宇宙はどれくらい広い? 宇宙に「果て」はあるのか

宇宙はどこまで広がっているのでしょうか。
この問いに、物理学は常に挑んでいます。

現在までに、宇宙に関する様々な仮説や理論が唱えられ、宇宙がどれくらい広いか、宇宙に「果て」があるかについて論じています。

ビッグバン理論

ビッグバン理論によると、宇宙は約138億年前に非常に小さく、とても熱い点から始まったとされています。それが時間とともに大きくなり、広がり、冷えて今のような宇宙になったと考えられています。

風船は最初は小さく、空気も入っていないですが、風船に空気を吹き込むとどんどん大きくなり、広がっていきます。風船が広がるように、ビッグバン理論では宇宙も始まりの小さい状態からどんどん広がっていったと考えています。

平坦な宇宙

平坦な宇宙とは、大規模に見たときに宇宙がユークリッド幾何学(通常の平面幾何学)に従うという考え方です。宇宙は直線が常に無限に伸びることができて、平行線が決して交わらない世界であると考えます。

そのため、宇宙が平坦だとすると、宇宙に「果て」はないのですが、人間が観測できる宇宙は光が時間をかけて我々のところに到達するため、限界があるということになります。

一般相対性理論やインフレーション理論からも平坦な宇宙は導かれます。

閉じた宇宙

「閉じた宇宙」は、大規模に見たときに宇宙がとある形をしているする考え方で、私たちが住んでいる三次元の空間が、さらに大きな四次元の空間に内包されて曲がっているという考え方です。

これは想像するのが難しいですが、我々三次元の生物にとっては宇宙が「平坦」に見えても、四次元的に見るとそれが「曲がっている」可能性があるというのが「閉じた宇宙」の考え方です。

「閉じた宇宙」のモデルでは、地球を一周すると出発点に戻ってくるように、宇宙全体の大きさは有限であり、どんなに遠くへ進んでも最終的に出発点に戻ってくるとされています。

マルチバース理論

マルチバース(multiverse)理論は、私たちが生活している宇宙は無数に存在する宇宙の一つにすぎないとする考え方です。

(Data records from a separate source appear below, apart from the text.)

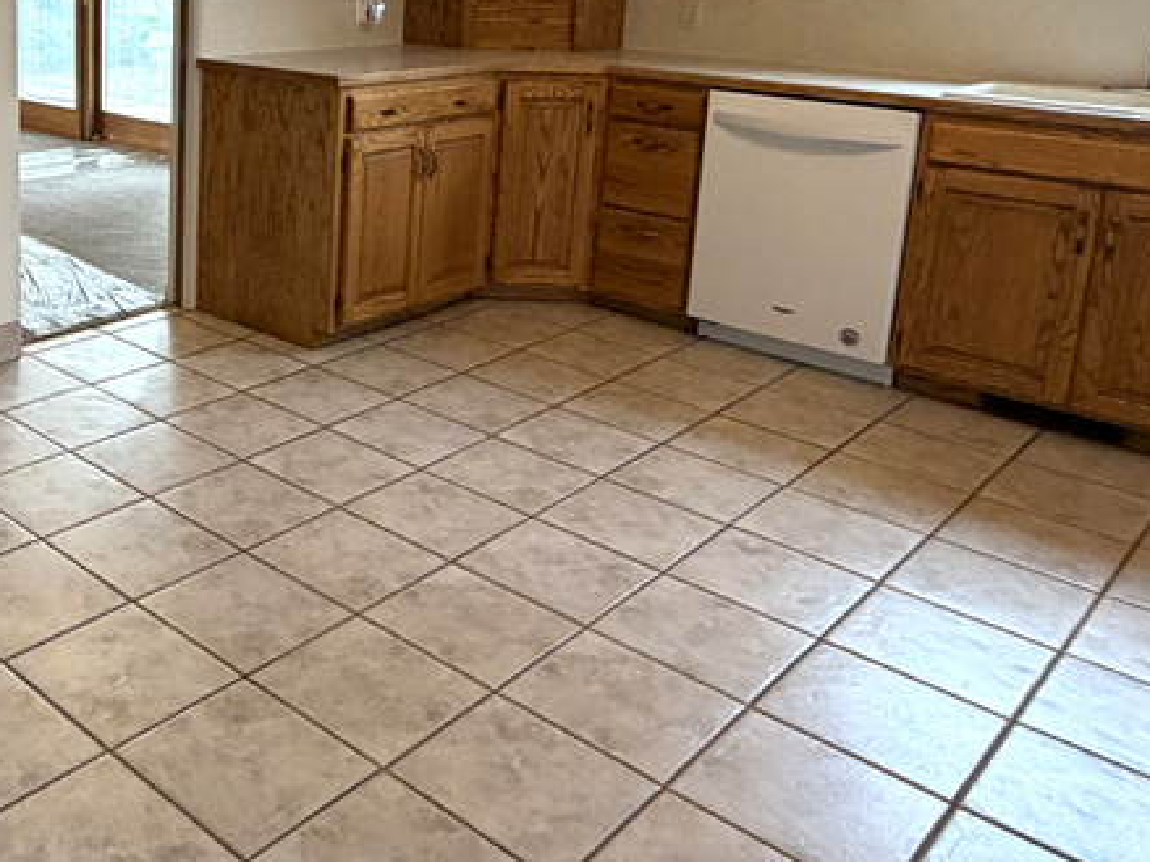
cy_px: 173
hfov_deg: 48.1
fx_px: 1162
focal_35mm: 35
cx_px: 155
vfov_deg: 39.1
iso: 250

私たちの宇宙以外にも他の多くの「宇宙」が存在していて、量子力学や超弦理論など、最新の宇宙理論・物理学において、その可能性が示唆されています。

人間原理

人間原理(Anthropic principle)とは、宇宙の観測結果が私たち「人間」の存在に依存するという考え方です。

人間が存在し、人間が観測できるような宇宙の条件の下でのみ、物理法則や宇宙の初期条件を理解できると考えます。

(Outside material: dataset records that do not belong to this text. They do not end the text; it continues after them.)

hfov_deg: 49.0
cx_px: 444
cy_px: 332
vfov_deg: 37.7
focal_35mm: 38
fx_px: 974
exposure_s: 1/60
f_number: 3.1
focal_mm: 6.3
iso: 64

生命が存在するためには、一定の物理学的法則が必要であるため、人間が観測する宇宙は必然的に生命を支える条件を満たすような法則に従っているとする「弱い人間原理」や、宇宙が人間のような観測者を生むように「設計」されているとする「強い人間原理」という2種類に大別されます。

人間が観測できる宇宙がなぜ生命に適した条件を持っているのかという問いに対する一つの答えとして、多くの科学者や哲学者がこの概念を引用しています。

さらに、マルチバース(多元宇宙)理論と組み合わせることで、無数の宇宙が存在し、その中で我々が存在する宇宙だけが生命に適した条件を持つ、という考え方にも発展されます。

ビッグバン理論から人間原理まで、どれもが現在の観測データや科学的知識に基づいていますが、どれも絶対的な証拠がありません。

かなり難しいテーマですが、だからこそじっくり考えて、自分なりの答えや考え方を熟考してみてください。